While the world is debating whether Plan Smits, pardon, Plan S, is a self-imposed sabotage on own science, a conspiracy of commercial Gold OA publishers, a power dominance fantasy of a deluded former EU Commissioner with a Messiah complex, or all of that, the team of BioRxiv already proposed a solution, an alternative to Plan S:
Plan U is indeed simple: funders mandate preprints, and that’s it. Details can be added, for example that also the final accepted peer-reviewed author’s version must be posted as preprint, but otherwise no further interventions are required. Scholarly publishing landscape will simply not be able to remain the same when everybody preprints their papers before submitting them to journals for peer review. An evolution instead of misguided OA revolution will take place, subscription and OA might end up in peaceful and productive coexistence, ideally where no author pays any fees to publish. All the problems scholarly publishing is mired with, might even get resolved, for example:
- Elite journals: they operate as media outlets, with novelty and impact, whatever those are perceived to be, being the key selection criteria. Hot sensationalist papers are pushed through peer review, treated as top secret prior to publication, and trumpeted in all media worldwide the moment they go online. The novelty is lost with a preprint, and journals won’t be even able to dissuade authors from preprinting anymore, like eg Cell or Nature do now. As for impact: if a preprint was already plucked apart, journals will be careful with its sensationalist claims and have a pass.

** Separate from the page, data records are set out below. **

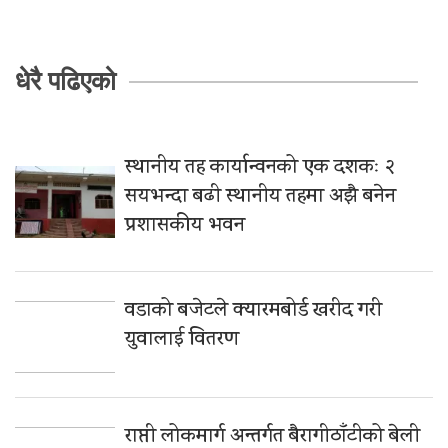
धेरै पढिएको
स्थानीय तह कार्यान्वनको एक दशकः २
सयभन्दा बढी स्थानीय तहमा अझै बनेन
प्रशासकीय भवन
वडाको बजेटले क्यारमबोर्ड खरीद गरी
युवालाई वितरण
राप्ती लोकमार्ग अन्तर्गत बैरागीठाँटीको बेली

- Predatory journals. The DORA Assessment‘s central argument that it doesn’t matter where a manuscript is published, but only its objective scientific quality, is being routinely abused to justify predatory publishing behaviour (example here). But with a preprint mandate, to publish same paper in a predatory journal is a direct admittance that it was so awful that no serious journal wanted it.
Otherwise, with Plan U many things become possible, and nothing will remain the same. This is exactly why a preprint mandate must be implemented, and only research funders can do that. One funder already started: the Chan-Zuckerberg Initiative, let’s hope more will join Plan U once Plan S is exposed for what it is: an anti-science cock-up which only Frontiers and some power-hungry Twitter bigmouths can love. Until then: preprint all your science voluntarily, you won’t regret it.
If you liked this blog post, consider donating. I will then reveal to you the secret Impact Factor of BioRxiv.
Update: incidentally, right after this blog post was published, BioRxiv released their full proposal for Plan U.